Write out the entries again, starting with the first one and going on through the line with "mogu ponuditi na", replacing "Seemann" with "Kapitän" and keeping everything else the same.

—————

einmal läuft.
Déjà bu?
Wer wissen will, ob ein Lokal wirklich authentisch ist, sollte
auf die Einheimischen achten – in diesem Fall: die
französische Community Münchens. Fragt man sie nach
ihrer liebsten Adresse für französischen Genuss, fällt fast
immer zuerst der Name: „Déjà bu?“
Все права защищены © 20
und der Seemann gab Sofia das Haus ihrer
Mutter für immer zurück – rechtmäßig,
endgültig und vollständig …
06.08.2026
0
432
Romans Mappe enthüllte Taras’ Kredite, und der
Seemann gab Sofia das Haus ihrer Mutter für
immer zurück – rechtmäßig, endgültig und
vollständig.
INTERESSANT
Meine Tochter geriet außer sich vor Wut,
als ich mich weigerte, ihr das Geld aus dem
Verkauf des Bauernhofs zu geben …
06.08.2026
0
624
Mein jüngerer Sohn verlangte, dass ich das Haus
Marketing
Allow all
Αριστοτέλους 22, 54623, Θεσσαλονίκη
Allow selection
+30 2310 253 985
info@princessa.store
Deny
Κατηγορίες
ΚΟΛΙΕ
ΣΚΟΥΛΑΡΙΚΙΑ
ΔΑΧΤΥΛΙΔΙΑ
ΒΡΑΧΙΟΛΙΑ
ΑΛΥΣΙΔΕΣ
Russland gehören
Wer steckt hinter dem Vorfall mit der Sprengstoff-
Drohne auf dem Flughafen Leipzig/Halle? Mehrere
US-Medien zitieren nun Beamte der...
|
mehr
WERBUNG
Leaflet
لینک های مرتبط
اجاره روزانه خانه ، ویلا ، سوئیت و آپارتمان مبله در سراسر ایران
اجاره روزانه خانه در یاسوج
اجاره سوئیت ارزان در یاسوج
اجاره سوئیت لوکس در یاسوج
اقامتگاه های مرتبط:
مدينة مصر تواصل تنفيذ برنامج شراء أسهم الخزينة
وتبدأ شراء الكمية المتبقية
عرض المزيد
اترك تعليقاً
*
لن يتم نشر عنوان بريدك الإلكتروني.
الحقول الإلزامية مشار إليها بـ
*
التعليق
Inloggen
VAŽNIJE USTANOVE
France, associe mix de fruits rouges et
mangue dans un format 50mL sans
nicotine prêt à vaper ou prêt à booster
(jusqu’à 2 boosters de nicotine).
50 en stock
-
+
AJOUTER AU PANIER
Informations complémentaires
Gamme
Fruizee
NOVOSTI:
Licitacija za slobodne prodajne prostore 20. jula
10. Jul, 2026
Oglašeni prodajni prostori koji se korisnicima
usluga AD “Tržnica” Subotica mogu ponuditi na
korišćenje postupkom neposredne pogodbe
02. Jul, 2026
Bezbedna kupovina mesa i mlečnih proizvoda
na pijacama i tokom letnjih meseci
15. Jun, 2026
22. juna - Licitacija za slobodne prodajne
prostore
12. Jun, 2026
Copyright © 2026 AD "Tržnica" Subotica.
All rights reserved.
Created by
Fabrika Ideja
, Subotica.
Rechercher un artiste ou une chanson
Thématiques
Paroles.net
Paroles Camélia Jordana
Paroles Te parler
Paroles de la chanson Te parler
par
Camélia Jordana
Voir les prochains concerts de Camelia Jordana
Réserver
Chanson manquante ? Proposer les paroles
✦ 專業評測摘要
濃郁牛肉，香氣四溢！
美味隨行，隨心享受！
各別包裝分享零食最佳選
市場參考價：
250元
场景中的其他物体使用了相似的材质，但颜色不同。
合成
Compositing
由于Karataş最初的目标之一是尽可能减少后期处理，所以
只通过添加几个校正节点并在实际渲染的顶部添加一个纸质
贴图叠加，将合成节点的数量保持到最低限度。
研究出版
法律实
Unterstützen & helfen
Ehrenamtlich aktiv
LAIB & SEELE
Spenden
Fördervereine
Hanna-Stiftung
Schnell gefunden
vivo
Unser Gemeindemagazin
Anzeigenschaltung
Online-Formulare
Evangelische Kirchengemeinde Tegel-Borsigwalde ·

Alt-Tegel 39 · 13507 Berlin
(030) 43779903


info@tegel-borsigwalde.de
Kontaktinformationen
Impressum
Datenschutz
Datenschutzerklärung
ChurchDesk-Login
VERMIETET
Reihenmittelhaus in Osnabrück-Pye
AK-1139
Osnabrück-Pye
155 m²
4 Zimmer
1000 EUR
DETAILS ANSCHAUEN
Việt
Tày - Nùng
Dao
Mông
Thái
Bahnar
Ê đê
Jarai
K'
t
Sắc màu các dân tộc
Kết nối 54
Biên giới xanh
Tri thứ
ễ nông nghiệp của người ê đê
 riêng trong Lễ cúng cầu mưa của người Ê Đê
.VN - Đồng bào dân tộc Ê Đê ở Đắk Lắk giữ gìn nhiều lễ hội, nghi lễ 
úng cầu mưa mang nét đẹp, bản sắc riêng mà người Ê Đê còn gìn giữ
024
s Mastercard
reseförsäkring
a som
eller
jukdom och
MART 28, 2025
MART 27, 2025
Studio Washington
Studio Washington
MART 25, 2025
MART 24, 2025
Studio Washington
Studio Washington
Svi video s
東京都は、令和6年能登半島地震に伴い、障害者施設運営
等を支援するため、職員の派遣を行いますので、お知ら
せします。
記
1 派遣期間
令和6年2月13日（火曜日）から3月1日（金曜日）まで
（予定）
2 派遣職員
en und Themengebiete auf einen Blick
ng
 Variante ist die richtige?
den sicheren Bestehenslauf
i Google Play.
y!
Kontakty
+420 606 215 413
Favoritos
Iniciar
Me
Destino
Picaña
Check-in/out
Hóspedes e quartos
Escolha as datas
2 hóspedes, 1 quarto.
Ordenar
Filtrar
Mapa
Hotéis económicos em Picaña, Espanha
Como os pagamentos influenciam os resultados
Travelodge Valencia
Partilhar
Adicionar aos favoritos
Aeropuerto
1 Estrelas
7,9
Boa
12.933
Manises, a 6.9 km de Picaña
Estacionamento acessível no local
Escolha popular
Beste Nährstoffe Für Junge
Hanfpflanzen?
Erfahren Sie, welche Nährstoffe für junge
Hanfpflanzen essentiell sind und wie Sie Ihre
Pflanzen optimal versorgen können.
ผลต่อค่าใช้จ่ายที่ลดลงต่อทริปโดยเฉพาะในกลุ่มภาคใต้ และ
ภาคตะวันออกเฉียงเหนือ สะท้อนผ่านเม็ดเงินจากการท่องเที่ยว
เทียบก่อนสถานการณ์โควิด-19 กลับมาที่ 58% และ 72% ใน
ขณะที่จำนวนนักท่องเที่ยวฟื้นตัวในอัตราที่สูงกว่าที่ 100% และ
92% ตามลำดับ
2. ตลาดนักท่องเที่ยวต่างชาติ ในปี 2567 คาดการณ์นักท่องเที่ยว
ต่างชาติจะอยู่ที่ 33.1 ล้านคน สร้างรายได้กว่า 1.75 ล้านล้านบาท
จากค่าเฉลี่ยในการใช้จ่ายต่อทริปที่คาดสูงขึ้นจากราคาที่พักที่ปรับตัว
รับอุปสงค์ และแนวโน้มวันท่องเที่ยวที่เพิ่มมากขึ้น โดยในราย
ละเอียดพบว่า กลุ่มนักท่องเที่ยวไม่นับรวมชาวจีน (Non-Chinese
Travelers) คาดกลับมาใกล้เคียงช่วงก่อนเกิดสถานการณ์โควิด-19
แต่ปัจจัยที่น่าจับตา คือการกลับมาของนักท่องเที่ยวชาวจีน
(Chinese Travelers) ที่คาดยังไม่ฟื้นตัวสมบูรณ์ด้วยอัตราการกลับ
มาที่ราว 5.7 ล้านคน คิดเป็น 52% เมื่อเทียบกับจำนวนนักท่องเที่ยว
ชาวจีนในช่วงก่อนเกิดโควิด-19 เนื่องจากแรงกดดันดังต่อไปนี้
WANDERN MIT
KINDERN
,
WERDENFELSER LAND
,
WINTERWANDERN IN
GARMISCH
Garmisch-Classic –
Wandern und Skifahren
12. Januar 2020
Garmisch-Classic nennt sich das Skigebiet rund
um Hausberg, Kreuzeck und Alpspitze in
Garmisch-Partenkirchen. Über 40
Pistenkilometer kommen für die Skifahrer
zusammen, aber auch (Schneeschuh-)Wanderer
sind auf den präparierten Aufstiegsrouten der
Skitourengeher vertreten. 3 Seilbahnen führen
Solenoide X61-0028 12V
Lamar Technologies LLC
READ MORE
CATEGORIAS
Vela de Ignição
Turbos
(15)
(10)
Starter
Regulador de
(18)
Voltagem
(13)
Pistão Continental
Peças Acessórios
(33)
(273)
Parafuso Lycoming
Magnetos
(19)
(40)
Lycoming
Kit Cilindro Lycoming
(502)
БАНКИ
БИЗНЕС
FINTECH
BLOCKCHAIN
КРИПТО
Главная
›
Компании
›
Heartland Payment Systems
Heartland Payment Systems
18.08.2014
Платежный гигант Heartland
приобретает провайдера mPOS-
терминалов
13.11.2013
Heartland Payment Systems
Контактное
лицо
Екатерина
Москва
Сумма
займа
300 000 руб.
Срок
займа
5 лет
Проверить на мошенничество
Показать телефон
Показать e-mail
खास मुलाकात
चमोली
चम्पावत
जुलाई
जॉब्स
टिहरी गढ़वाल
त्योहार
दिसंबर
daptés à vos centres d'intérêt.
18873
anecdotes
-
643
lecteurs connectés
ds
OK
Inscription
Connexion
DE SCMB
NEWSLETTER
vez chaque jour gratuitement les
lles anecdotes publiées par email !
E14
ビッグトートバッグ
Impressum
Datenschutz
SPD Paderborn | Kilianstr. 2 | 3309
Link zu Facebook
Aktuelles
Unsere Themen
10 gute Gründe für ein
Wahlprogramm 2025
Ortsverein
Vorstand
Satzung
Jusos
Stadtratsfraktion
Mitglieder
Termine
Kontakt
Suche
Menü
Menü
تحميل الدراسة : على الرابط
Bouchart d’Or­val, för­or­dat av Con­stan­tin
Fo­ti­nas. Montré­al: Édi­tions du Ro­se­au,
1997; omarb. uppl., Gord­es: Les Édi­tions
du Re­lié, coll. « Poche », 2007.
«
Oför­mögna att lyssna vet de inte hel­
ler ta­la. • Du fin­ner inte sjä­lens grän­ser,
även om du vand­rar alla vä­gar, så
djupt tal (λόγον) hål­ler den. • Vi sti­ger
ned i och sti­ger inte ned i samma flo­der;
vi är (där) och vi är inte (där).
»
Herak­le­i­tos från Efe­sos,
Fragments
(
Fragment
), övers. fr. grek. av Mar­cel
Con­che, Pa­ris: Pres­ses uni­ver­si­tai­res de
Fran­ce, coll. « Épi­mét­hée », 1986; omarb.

—————

Expected answer >>
einmal läuft.
Déjà bu?
Wer wissen will, ob ein Lokal wirklich authentisch ist, sollte
auf die Einheimischen achten – in diesem Fall: die
französische Community Münchens. Fragt man sie nach
ihrer liebsten Adresse für französischen Genuss, fällt fast
immer zuerst der Name: „Déjà bu?“
Все права защищены © 20
und der Kapitän gab Sofia das Haus ihrer
Mutter für immer zurück – rechtmäßig,
endgültig und vollständig …
06.08.2026
0
432
Romans Mappe enthüllte Taras’ Kredite, und der
Kapitän gab Sofia das Haus ihrer Mutter für
immer zurück – rechtmäßig, endgültig und
vollständig.
INTERESSANT
Meine Tochter geriet außer sich vor Wut,
als ich mich weigerte, ihr das Geld aus dem
Verkauf des Bauernhofs zu geben …
06.08.2026
0
624
Mein jüngerer Sohn verlangte, dass ich das Haus
Marketing
Allow all
Αριστοτέλους 22, 54623, Θεσσαλονίκη
Allow selection
+30 2310 253 985
info@princessa.store
Deny
Κατηγορίες
ΚΟΛΙΕ
ΣΚΟΥΛΑΡΙΚΙΑ
ΔΑΧΤΥΛΙΔΙΑ
ΒΡΑΧΙΟΛΙΑ
ΑΛΥΣΙΔΕΣ
Russland gehören
Wer steckt hinter dem Vorfall mit der Sprengstoff-
Drohne auf dem Flughafen Leipzig/Halle? Mehrere
US-Medien zitieren nun Beamte der...
|
mehr
WERBUNG
Leaflet
لینک های مرتبط
اجاره روزانه خانه ، ویلا ، سوئیت و آپارتمان مبله در سراسر ایران
اجاره روزانه خانه در یاسوج
اجاره سوئیت ارزان در یاسوج
اجاره سوئیت لوکس در یاسوج
اقامتگاه های مرتبط:
مدينة مصر تواصل تنفيذ برنامج شراء أسهم الخزينة
وتبدأ شراء الكمية المتبقية
عرض المزيد
اترك تعليقاً
*
لن يتم نشر عنوان بريدك الإلكتروني.
الحقول الإلزامية مشار إليها بـ
*
التعليق
Inloggen
VAŽNIJE USTANOVE
France, associe mix de fruits rouges et
mangue dans un format 50mL sans
nicotine prêt à vaper ou prêt à booster
(jusqu’à 2 boosters de nicotine).
50 en stock
-
+
AJOUTER AU PANIER
Informations complémentaires
Gamme
Fruizee
NOVOSTI:
Licitacija za slobodne prodajne prostore 20. jula
10. Jul, 2026
Oglašeni prodajni prostori koji se korisnicima
usluga AD “Tržnica” Subotica mogu ponuditi na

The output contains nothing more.